Menurut Purbaya, kesalahan yang dilakukan Dirut BEI tergolong fatal karena tidak menindaklanjuti masukan dari Morgan Stanley Capital International (MSCI). Hal tersebut dinilai berdampak langsung terhadap koreksi IHSG yang cukup dalam.
“Itu kesalahan dia yang fatal disitu, sehingga kita mengalami koreksi yang dalam kemarin. Yang kalau nggak cepat dibetulin kan bisa mengganggu yang lain-lain. Dia anggapnya ekonominya nggak stabil,” jelasnya.
Meski demikian, Purbaya memastikan bahwa pengunduran diri Dirut BEI tidak menimbulkan dampak fiskal. Bahkan, ia menyebut kondisi tersebut justru tidak merugikan negara.
“Nggak ada (dampak fiskal), saya untung kalau dia mundur dia bayar pajak. Bukan saya yang bayar juga gajinya,” tegasnya.
Lebih lanjut, Purbaya menilai mundurnya Dirut BEI merupakan langkah yang baik untuk memulihkan kepercayaan investor, baik di pasar modal maupun sektor riil.
“rtinya investor di pasar modal maupun di real sector lihat bahwa kita menghandle masalah dengan cepat dan sungguh-sungguh,” katanya.
Ia menambahkan, pemerintah saat ini terus melakukan pembenahan di sektor ekonomi secara serius. Salah satu contohnya adalah evaluasi dan pergantian pegawai di lingkungan Direktorat Jenderal Bea dan Cukai yang dinilai tidak kompeten.
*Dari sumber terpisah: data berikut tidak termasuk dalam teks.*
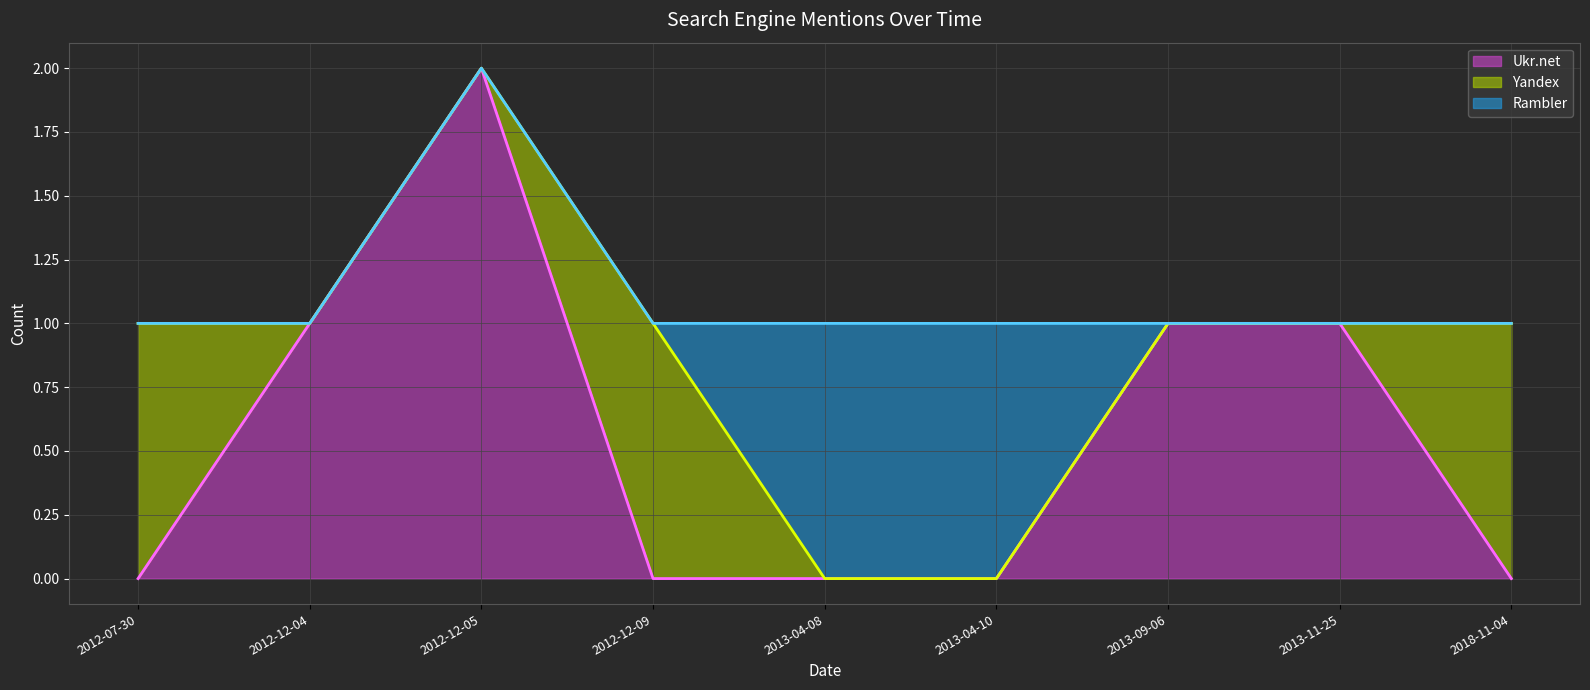

Reading left to right, extract all data points from this chart.

Ukr.net line: 2012-07-30=0	2012-12-04=1	2012-12-05=2	2012-12-09=0	2013-04-08=0	2013-04-10=0	2013-09-06=1	2013-11-25=1	2018-11-04=0
Yandex line: 2012-07-30=1	2012-12-04=1	2012-12-05=2	2012-12-09=1	2013-04-08=0	2013-04-10=0	2013-09-06=1	2013-11-25=1	2018-11-04=1
Rambler line: 2012-07-30=1	2012-12-04=1	2012-12-05=2	2012-12-09=1	2013-04-08=1	2013-04-10=1	2013-09-06=1	2013-11-25=1	2018-11-04=1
“Padahal kan saya perbaiki ekonomi dengan sungguh-sungguh. Kemarin kan orang bea cukai saya ganti 34-35 orang. Minggu depan mungkin sekitar 70 orang orang pajak saya akan putar,” pungkasnya.
Tidak hanya itu, Purbaya juga menegaskan akan mengambil langkah tegas terhadap pegawai di bawah kepemimpinannya yang tidak menunjukkan kinerja optimal.